Gregory the Illuminator

Saint Gregory the Illuminator
Patriarch of Armenian Church
Born c. 257 Kingdom of Armenia
Died c. 331 Kingdom of Armenia
Venerated in Armenian Apostolic Church and throughout Oriental Orthodoxy
Roman Catholic Church, especially Eastern Catholic Churches
Eastern Orthodox Church
Anglican Communion
Feast Armenian Christian June 9; Eastern Orthodox and Roman Catholic, September 30
Patronage Armenia
St.
Gregory
Patriarch of Armenia (Catholicos of All Armenians)
Church Armenian Apostolic Church
Installed 302
Term ended 325
Predecessor St. Merozanes
Successor St. Aristaces I
Personal details
Nationality Armenian
Denomination Christianity

Saint Gregory the Illuminator [1] (classical Armenian: Գրիգոր Լուսաւորիչ, reformed: Գրիգոր Լուսավորիչ; Grigor Lusavorich)[lower-alpha 1] (c.257  c.331) is the patron saint and first official head of the Armenian Apostolic Church. He was a religious leader who is credited with converting Armenia from paganism to Christianity in 301. Armenia thus became the first nation to adopt Christianity as its official religion.

Beginnings

Gregory was the son[2] of the Armenian Parthian nobles[3] Anak the Parthian and Okohe. His father Anak, was a Prince said to be related to the Arsacid Kings of Armenia[4] or was from the House of Suren, one of the seven branches of the ruling Arsacid dynasty[5][6][7] of Sakastan.[8] Anak was charged with assassinating Khosrov II, one of the kings of the Arsacid dynasty and was put to death. Gregory narrowly escaped execution with the help of Sopia and Yevtagh, his caretakers. He was taken to Caesarea in Cappadocia where Sopia and Yevtagh hoped to raise him. Gregory was given to the Christian Holy Father Phirmilianos (Euthalius) to be educated and was brought up as a devout Christian.

Upon coming of age, Gregory married a woman called Miriam, a devout Christian who was the daughter of a Christian Armenian Prince in Cappadocia. From their union, Miriam bore Gregory two children, their sons Vrtanes and Aristaces. Through Vrtanes, Gregory and Miriam would have further descendants and when Gregory died, Aristaces succeeded him. At some point Miriam and Gregory separated in order that Gregory might take up a monastic life. Gregory left Cappadocia and went to Armenia in the hope of atoning for his father's crime by evangelizing his homeland.[8]

At that time Tiridates III, son of the late King Khosrov II, reigned. Influenced partly by the fact that Gregory was the son of his father's enemy, he ordered Gregory imprisoned for twelve (some sources indicate fourteen) years in a pit on the Ararat Plain under the present day church of Khor Virap located near the historical city Artashat in Armenia. Gregory was eventually called forth from his pit in c. 297 to restore to sanity Tiridates III, who had lost all reason after he was betrayed by Roman emperor Diocletian. Diocletian invaded and vast amounts of territory from western provinces of Greater Armenia became protectorates of Rome.

Saved entries:
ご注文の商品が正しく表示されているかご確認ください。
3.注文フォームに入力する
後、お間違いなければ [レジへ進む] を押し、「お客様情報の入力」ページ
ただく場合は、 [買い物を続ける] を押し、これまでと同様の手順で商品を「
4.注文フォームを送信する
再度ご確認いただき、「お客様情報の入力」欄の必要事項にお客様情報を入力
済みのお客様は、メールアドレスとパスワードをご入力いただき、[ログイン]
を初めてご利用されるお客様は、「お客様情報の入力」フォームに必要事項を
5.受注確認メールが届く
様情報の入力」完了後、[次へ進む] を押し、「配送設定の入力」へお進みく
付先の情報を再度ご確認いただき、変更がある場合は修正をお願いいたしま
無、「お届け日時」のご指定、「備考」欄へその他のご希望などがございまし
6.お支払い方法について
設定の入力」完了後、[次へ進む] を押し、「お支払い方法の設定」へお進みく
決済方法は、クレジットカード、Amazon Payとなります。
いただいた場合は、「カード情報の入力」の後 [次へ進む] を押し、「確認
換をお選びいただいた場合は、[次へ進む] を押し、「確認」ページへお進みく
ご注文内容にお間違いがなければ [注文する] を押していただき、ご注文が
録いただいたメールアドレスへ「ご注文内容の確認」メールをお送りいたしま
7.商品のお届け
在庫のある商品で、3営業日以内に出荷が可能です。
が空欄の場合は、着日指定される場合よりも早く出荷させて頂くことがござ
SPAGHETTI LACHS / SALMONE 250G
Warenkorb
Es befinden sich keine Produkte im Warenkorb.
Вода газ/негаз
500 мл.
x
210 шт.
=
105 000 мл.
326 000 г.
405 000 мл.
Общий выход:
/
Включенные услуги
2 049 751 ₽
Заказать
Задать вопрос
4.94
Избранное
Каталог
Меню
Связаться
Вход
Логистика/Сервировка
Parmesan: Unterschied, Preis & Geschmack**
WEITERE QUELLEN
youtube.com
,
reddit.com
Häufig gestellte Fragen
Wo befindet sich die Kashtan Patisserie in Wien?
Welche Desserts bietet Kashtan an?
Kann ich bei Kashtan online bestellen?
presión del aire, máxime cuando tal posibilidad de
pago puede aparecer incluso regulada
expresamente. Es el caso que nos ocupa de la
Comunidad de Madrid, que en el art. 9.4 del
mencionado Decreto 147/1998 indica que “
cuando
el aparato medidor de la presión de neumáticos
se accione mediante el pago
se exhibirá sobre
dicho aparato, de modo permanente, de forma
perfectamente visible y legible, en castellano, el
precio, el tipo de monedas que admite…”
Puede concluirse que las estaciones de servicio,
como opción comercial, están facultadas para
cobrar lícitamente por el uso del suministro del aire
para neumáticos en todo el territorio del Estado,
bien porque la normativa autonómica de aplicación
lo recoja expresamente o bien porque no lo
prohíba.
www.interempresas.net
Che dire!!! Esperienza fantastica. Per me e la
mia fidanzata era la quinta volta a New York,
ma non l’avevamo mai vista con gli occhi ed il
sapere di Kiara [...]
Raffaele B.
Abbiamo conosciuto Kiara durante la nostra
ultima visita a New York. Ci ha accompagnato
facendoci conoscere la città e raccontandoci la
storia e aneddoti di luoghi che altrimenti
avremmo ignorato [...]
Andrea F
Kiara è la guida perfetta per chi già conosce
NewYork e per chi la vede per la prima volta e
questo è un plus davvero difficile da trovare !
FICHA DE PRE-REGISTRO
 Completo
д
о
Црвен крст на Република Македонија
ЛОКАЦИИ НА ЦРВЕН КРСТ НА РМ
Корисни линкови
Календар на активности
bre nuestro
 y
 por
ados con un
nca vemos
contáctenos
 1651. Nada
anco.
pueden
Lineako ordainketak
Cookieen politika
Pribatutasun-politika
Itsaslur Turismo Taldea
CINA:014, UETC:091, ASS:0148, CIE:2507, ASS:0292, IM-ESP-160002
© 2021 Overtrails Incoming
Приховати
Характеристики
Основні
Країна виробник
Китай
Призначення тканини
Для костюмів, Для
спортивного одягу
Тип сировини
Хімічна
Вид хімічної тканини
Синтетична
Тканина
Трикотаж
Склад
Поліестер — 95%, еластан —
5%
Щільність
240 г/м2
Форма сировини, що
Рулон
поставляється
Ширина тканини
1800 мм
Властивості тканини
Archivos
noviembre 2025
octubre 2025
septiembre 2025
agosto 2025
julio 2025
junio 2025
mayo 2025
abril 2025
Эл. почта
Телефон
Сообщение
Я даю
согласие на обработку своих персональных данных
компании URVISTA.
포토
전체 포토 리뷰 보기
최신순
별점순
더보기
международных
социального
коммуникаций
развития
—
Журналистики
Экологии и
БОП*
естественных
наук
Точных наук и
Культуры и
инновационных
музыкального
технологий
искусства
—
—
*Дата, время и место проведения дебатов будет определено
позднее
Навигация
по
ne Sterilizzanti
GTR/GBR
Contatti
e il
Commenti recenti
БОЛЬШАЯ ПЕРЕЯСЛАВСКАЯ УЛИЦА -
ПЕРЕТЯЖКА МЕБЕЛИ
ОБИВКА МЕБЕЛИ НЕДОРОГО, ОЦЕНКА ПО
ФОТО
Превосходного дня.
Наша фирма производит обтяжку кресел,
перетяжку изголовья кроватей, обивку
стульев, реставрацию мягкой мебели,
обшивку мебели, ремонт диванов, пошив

Tasks to carry out:
1. Reproduce the passage of the Gregory the Illuminator text from "Gregory was the son[2]" to "a devout Christian.", swapping "Phirmilianos" for "Firmilian".
2. Convert the saved entries, from their first line to the line with "設定の入力」完了後、[次へ進む] を押し、「お支払い方法の設定」へお進みく", into a numbered list, omitting any blank lines.
The text about Gregory the Illuminator and the saved entries have no connection to each other.

Answers to the exercises:
1.
Gregory was the son[2] of the Armenian Parthian nobles[3] Anak the Parthian and Okohe. His father Anak, was a Prince said to be related to the Arsacid Kings of Armenia[4] or was from the House of Suren, one of the seven branches of the ruling Arsacid dynasty[5][6][7] of Sakastan.[8] Anak was charged with assassinating Khosrov II, one of the kings of the Arsacid dynasty and was put to death. Gregory narrowly escaped execution with the help of Sopia and Yevtagh, his caretakers. He was taken to Caesarea in Cappadocia where Sopia and Yevtagh hoped to raise him. Gregory was given to the Christian Holy Father Firmilian (Euthalius) to be educated and was brought up as a devout Christian.

2.
1. ご注文の商品が正しく表示されているかご確認ください。
2. 3.注文フォームに入力する
3. 後、お間違いなければ [レジへ進む] を押し、「お客様情報の入力」ページ
4. ただく場合は、 [買い物を続ける] を押し、これまでと同様の手順で商品を「
5. 4.注文フォームを送信する
6. 再度ご確認いただき、「お客様情報の入力」欄の必要事項にお客様情報を入力
7. 済みのお客様は、メールアドレスとパスワードをご入力いただき、[ログイン]
8. を初めてご利用されるお客様は、「お客様情報の入力」フォームに必要事項を
9. 5.受注確認メールが届く
10. 様情報の入力」完了後、[次へ進む] を押し、「配送設定の入力」へお進みく
11. 付先の情報を再度ご確認いただき、変更がある場合は修正をお願いいたしま
12. 無、「お届け日時」のご指定、「備考」欄へその他のご希望などがございまし
13. 6.お支払い方法について
14. 設定の入力」完了後、[次へ進む] を押し、「お支払い方法の設定」へお進みく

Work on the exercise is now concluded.